J Och1*, D Jordan2*, (1) Geisinger Medical Center, Danville, PA, (2) University Hospitals Case Medical Center, Shaker Heights, OH

WE-A-116-1 Wednesday 8:00AM - 8:55AM Room: 116

Medical physicists are accustomed to dealing with the possibility of biological harm to patients from procedures involving ionizing radiation, whether this is the possibility of erythema in a week or so, or an increased in the relative risk of cancer developing in a decade or two.

Accidents in MRI are more concrete. Their impact is immediate and catastrophic.

Still, the concept of safety in the MRI facility is not always well addressed or understood.

There is confusion about staffing, screening, construction, to name a few concerns.
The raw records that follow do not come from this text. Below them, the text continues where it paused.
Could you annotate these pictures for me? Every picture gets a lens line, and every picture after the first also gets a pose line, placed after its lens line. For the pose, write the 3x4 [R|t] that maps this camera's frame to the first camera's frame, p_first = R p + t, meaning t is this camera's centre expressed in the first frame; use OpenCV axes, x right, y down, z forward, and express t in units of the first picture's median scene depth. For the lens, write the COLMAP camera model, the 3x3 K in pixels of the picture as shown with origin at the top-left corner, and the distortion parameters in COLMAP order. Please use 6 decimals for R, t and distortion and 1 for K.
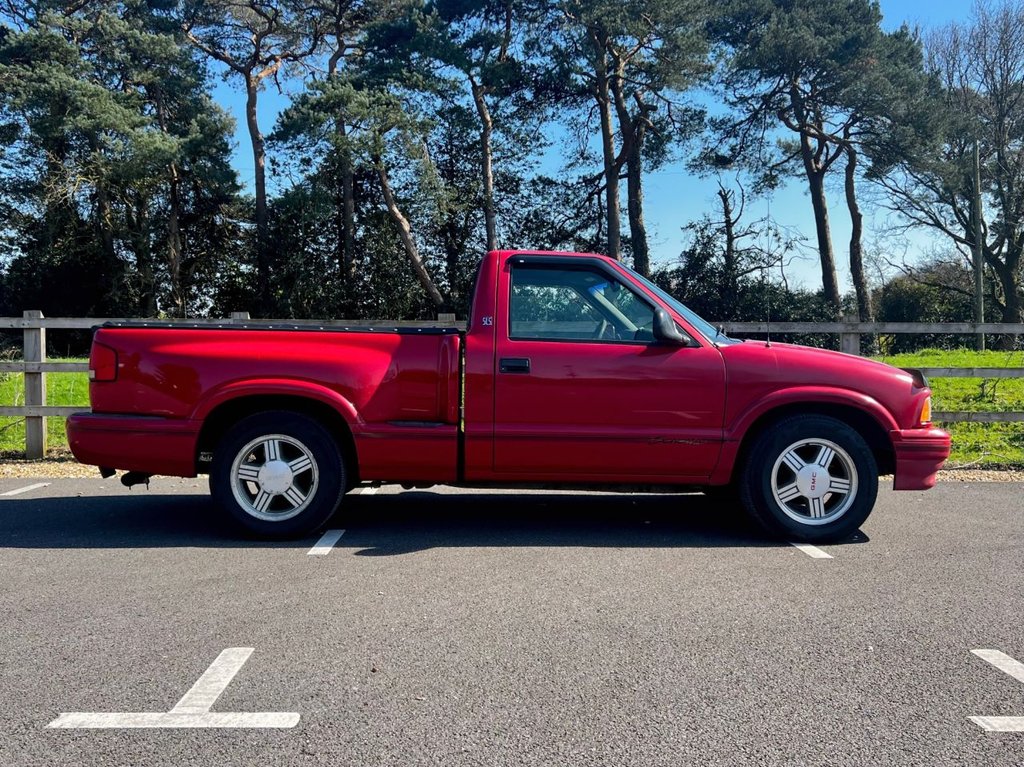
lens RADIAL K [[917.6, 0, 469.5], [0, 917.6, 372.2], [0, 0, 1]] dist [0.015619, -0.007387]
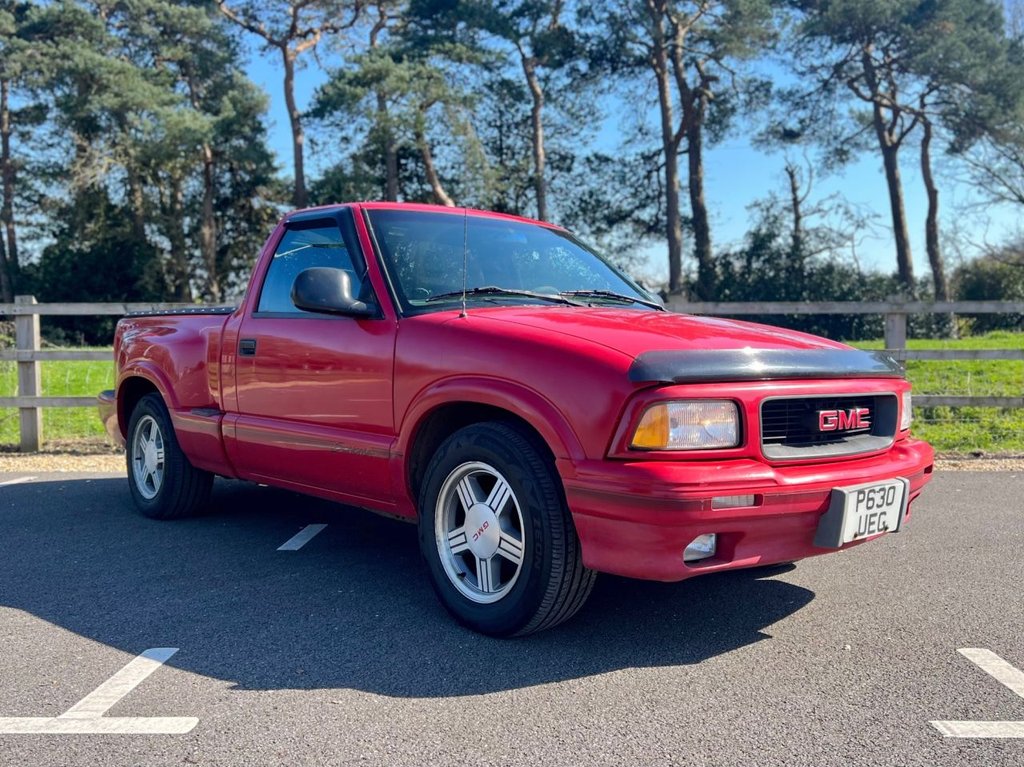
lens RADIAL K [[965.5, 0, 512.0], [0, 965.5, 383.5], [0, 0, 1]] dist [0.006661, 0.002653]
pose [[0.999777, -0.006527, -0.020100, 0.010530], [0.006953, 0.999751, 0.021185, 0.001254], [0.019957, -0.021320, 0.999574, 0.003244]]
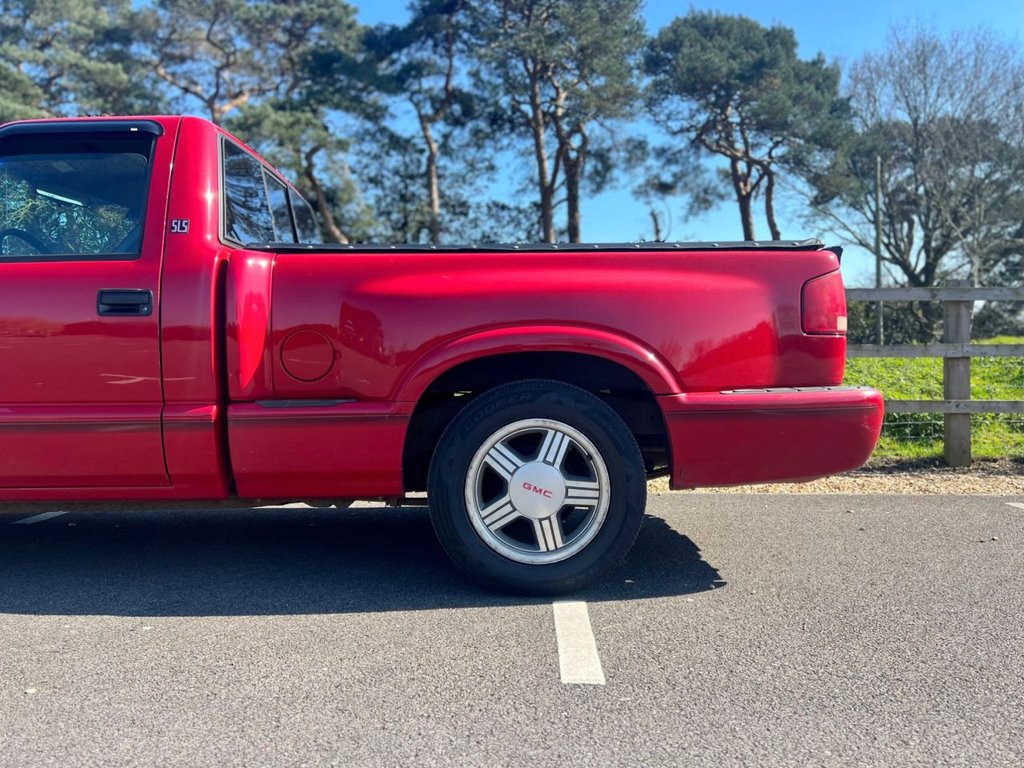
lens RADIAL K [[779.5, 0, 500.3], [0, 779.5, 404.4], [0, 0, 1]] dist [0.003714, -0.001414]
pose [[0.999798, -0.002788, -0.019914, 0.113229], [0.003221, 0.999757, 0.021785, 0.007438], [0.019849, -0.021845, 0.999564, 0.080376]]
In addition, there is a proliferation in the number of patients presenting for MRI who require clearance based on the presence of one or more implanted devices that may be relative contraindications for MRI. Management of these patients has historically been very conservative, based on limited information about the interactions of these devices with the MR environment. More recently, testing and characterization of both medical devices and MR magnets have improved, but in many cases, there remains a gap in understanding which devices are likely safe to scan in particular MR environments.
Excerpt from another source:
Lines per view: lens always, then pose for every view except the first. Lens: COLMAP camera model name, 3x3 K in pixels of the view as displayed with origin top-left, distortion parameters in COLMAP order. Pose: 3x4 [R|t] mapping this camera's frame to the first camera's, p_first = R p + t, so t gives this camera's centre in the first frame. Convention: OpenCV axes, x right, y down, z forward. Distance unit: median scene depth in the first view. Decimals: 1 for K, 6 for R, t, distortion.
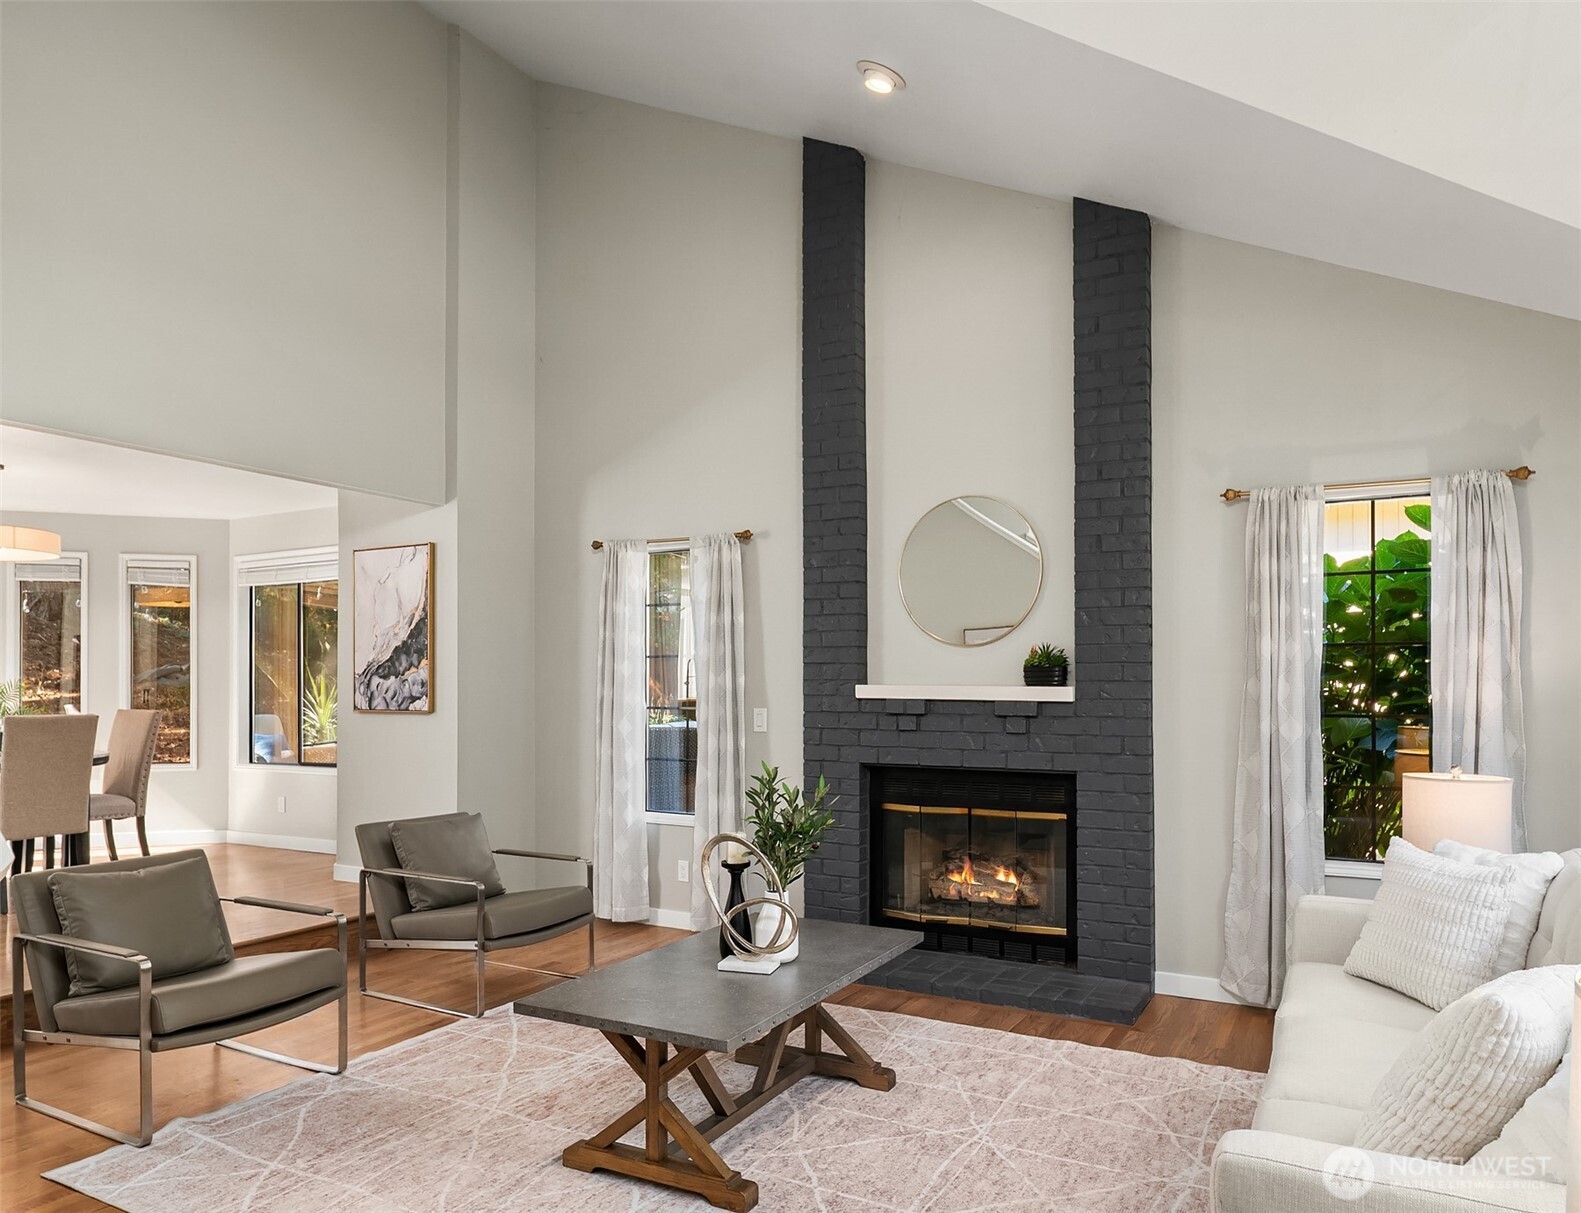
lens RADIAL K [[1062.1, 0, 790.9], [0, 1062.1, 679.8], [0, 0, 1]] dist [0.006791, -0.003603]
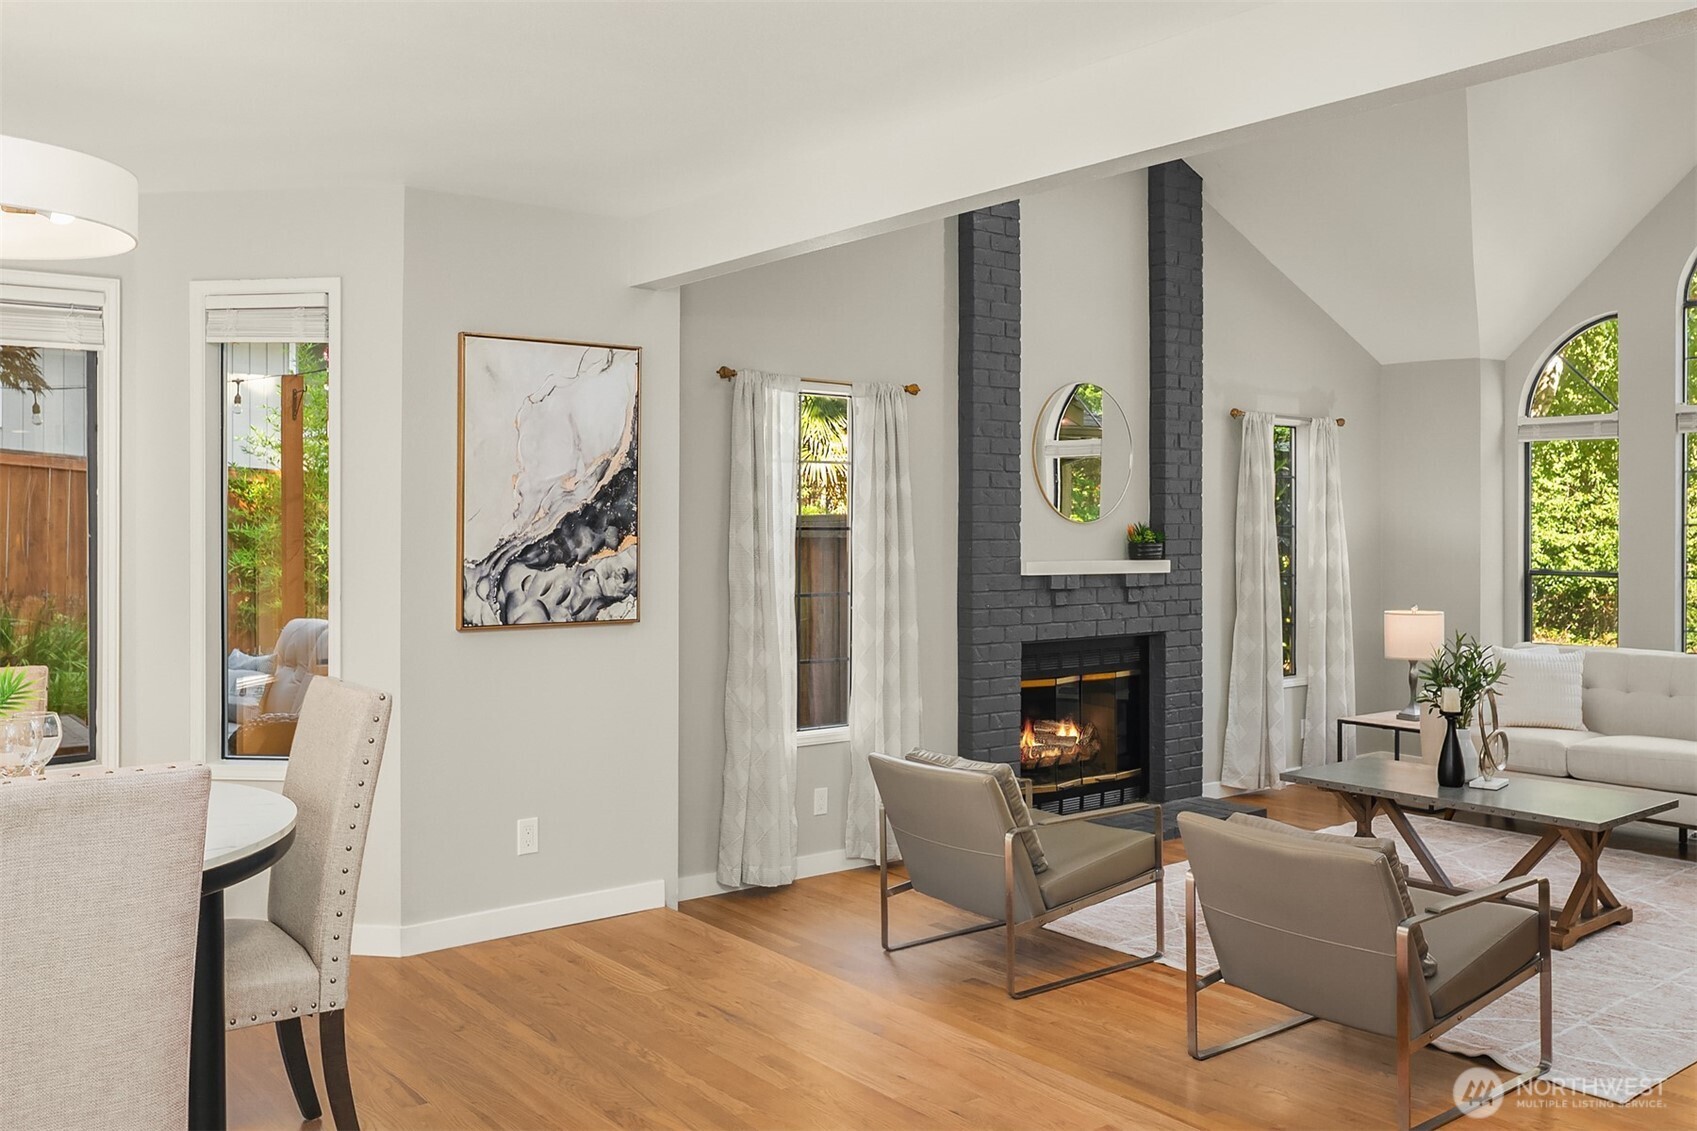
lens RADIAL K [[1431.2, 0, 859.2], [0, 1431.2, 517.5], [0, 0, 1]] dist [0.003588, -0.006488]
pose [[0.374330, 0.003615, 0.927288, -1.110441], [-0.005253, 0.999985, -0.001778, -0.030275], [-0.927281, -0.004205, 0.374344, 0.593314]]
This session will review MRI safety considerations, with special emphasis on the recent ACR guidance document as well as the current state of MR safety labeling for conditional devices and common conditions of operation for commercially-available MR scanners.

The physicist should gain an understanding of the hazards which must be assessed and available resources.

Learning objectives:
1. Read and understand MRI conditional safety labeling for a typical medical device
2. Assess the specific physical conditions created by a given MRI scanner for comparison with the safety conditions
3. Advise physicians performing MRI of specific risks or concerns for patients with conditional implants that do not meet the safety conditions for a given scanner or study
4. Understand the 4 Zone concept and how to implement them.
5. Staffing concerns, including training and dealing with emergent situations.
6. Auditing of the MRI safety program.